| Your objective |
Nothing but the lines from the one containing "のの、これまで足を運べずいたお店の1つでして" through the last line of the material should appear in the answer, transcribed exactly, pictures excluded.

■ ■ ■ ■ ■ ■ ■

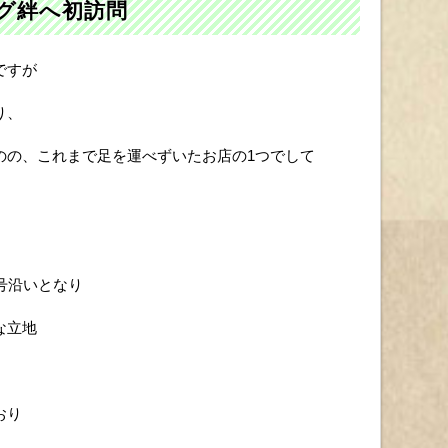
グ絆へ初訪問
ですが
り、
のの、これまで足を運べずいたお店の1つでして
号沿いとなり
な立地
おり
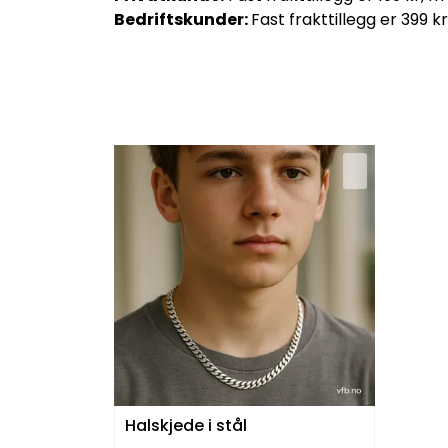
Bedriftskunder:
Fast frakttillegg er 399 kr
Halskjede i stål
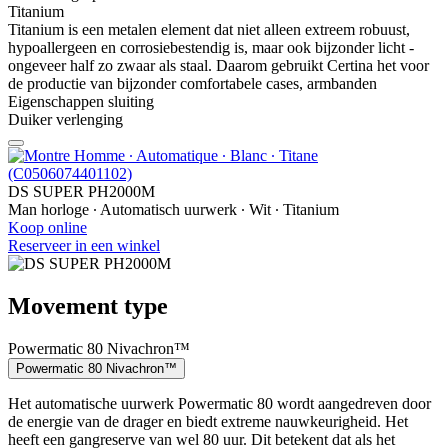
Titanium
Titanium is een metalen element dat niet alleen extreem robuust,
hypoallergeen en corrosiebestendig is, maar ook bijzonder licht -
ongeveer half zo zwaar als staal. Daarom gebruikt Certina het voor
de productie van bijzonder comfortabele cases, armbanden
Eigenschappen sluiting
Duiker verlenging
DS SUPER PH2000M
Man horloge ∙ Automatisch uurwerk ∙ Wit ∙ Titanium
Koop online
Reserveer in een winkel
Movement type
Powermatic 80 Nivachron™
Powermatic 80 Nivachron™
Het automatische uurwerk Powermatic 80 wordt aangedreven door
de energie van de drager en biedt extreme nauwkeurigheid. Het
heeft een gangreserve van wel 80 uur. Dit betekent dat als het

■ ■ ■ ■ ■ ■ ■

| Answer for this exercise |
のの、これまで足を運べずいたお店の1つでして
号沿いとなり
な立地
おり
Bedriftskunder:
Fast frakttillegg er 399 kr
Halskjede i stål
Titanium
Titanium is een metalen element dat niet alleen extreem robuust,
hypoallergeen en corrosiebestendig is, maar ook bijzonder licht -
ongeveer half zo zwaar als staal. Daarom gebruikt Certina het voor
de productie van bijzonder comfortabele cases, armbanden
Eigenschappen sluiting
Duiker verlenging
DS SUPER PH2000M
Man horloge ∙ Automatisch uurwerk ∙ Wit ∙ Titanium
Koop online
Reserveer in een winkel
Movement type
Powermatic 80 Nivachron™
Powermatic 80 Nivachron™
Het automatische uurwerk Powermatic 80 wordt aangedreven door
de energie van de drager en biedt extreme nauwkeurigheid. Het
heeft een gangreserve van wel 80 uur. Dit betekent dat als het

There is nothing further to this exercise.